Given n, we're asked to generate all combinations of well-formed parentheses. This means that all
opening parenthesis, (, have an accompanying closing one, ) - no half-open pairs are allowed.

This is a classic backtracking problem, but the easiest way to reason about it would be to draw a
diagram, graphing out the selections we can make at each step to show the combinations we can
create.

From this, we discover that we'll always start with an opening parenthesis, (, and that we only
traverse paths where the number of open parentheses, (, is less than or equal to n. We also discover
the we never start with a closed parenthesis, ), and we always traverse paths where the number of
closed parenthesis, ), is less than or equal to the number of open parentheses.

During our backtracking of this graph, whenever the sum of open and closed parentheses is equal to
n * 2, we add the combination to our answer array and terminate traversal.

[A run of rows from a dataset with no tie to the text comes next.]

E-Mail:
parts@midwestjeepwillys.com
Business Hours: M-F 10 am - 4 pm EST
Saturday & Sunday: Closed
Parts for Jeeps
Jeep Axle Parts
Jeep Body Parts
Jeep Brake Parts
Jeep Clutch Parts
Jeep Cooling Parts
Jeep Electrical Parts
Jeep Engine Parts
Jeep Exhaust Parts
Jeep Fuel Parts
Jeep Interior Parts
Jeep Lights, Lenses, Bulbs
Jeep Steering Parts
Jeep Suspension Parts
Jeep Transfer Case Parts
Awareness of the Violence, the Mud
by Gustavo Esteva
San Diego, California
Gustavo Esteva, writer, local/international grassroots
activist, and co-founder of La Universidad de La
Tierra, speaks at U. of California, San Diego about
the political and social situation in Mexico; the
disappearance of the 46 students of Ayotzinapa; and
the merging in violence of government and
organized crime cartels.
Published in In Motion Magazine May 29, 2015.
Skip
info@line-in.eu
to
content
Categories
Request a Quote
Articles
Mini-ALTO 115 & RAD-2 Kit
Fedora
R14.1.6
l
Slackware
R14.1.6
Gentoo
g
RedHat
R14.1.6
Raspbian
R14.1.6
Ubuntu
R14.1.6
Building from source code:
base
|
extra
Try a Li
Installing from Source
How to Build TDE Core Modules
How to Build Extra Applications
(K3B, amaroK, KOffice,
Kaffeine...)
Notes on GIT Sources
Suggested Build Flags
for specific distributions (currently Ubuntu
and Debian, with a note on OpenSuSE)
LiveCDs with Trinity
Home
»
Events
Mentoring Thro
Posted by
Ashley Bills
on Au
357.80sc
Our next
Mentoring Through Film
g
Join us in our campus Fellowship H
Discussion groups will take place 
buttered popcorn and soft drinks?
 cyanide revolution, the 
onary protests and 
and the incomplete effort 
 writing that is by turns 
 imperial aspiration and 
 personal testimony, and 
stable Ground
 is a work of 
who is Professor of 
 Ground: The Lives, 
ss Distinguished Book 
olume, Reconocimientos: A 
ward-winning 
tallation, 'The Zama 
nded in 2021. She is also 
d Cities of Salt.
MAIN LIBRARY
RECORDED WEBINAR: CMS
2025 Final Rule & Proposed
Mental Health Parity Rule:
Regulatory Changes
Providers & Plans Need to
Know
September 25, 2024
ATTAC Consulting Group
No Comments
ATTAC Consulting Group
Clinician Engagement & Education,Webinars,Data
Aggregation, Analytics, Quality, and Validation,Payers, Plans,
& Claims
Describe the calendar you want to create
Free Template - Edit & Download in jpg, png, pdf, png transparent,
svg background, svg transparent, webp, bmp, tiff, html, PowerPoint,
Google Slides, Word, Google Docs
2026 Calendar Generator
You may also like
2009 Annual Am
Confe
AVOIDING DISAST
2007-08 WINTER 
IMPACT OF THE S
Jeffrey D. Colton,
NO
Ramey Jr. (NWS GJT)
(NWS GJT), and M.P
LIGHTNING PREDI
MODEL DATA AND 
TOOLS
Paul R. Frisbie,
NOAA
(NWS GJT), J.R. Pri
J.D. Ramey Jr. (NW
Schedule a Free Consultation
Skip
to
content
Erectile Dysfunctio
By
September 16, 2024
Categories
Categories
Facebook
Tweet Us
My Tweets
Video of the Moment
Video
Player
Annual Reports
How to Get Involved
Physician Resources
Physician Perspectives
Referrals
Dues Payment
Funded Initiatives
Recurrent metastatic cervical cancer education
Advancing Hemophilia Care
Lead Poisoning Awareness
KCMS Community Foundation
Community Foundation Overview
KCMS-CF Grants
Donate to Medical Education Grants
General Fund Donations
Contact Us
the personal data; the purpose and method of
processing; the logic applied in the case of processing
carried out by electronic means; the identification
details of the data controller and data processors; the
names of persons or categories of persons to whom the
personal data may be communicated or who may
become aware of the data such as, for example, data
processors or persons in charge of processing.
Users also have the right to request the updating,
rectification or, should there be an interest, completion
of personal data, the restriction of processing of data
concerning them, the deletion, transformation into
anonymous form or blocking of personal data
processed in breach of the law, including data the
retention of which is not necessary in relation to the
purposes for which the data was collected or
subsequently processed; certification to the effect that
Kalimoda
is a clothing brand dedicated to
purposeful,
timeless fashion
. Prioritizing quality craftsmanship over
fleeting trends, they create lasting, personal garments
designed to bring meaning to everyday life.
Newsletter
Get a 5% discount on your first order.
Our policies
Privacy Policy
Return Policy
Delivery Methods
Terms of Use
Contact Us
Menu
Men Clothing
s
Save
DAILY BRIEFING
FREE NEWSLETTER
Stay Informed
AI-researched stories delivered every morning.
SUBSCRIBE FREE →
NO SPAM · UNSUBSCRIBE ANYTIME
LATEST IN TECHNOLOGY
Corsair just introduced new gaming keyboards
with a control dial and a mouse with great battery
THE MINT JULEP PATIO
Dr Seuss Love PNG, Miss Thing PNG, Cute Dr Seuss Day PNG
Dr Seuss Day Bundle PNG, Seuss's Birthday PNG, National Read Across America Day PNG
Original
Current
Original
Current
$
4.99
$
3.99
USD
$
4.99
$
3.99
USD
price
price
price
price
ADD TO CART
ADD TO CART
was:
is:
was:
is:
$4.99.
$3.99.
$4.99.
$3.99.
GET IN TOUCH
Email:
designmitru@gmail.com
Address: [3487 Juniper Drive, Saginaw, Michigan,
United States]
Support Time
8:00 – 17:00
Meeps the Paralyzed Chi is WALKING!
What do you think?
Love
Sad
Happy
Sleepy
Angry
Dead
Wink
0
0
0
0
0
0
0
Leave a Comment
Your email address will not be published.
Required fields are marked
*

The solution is as follows:


  class Solution:
      def generateParenthesis(self, n: int) -> List[str]:
          ans = []

          def backtrack(s: List[str], l: int, r: int) -> None:
              if l + r == n * 2:
                  ans.append("".join(s))

              if l < n:
                  s.append("(")
                  backtrack(s, l + 1, r)
                  s.pop()

              if r < l:
                  s.append(")")
                  backtrack(s, l, r + 1)
                  s.pop()

          backtrack([], 0, 0)

          return ans


_ Time Complexity:

  O(4^n / sqrt(n)) - Where n is the number of parentheses pairs.

_ Space Complexity:

  O(n) - The recursion stack will have at most n frames.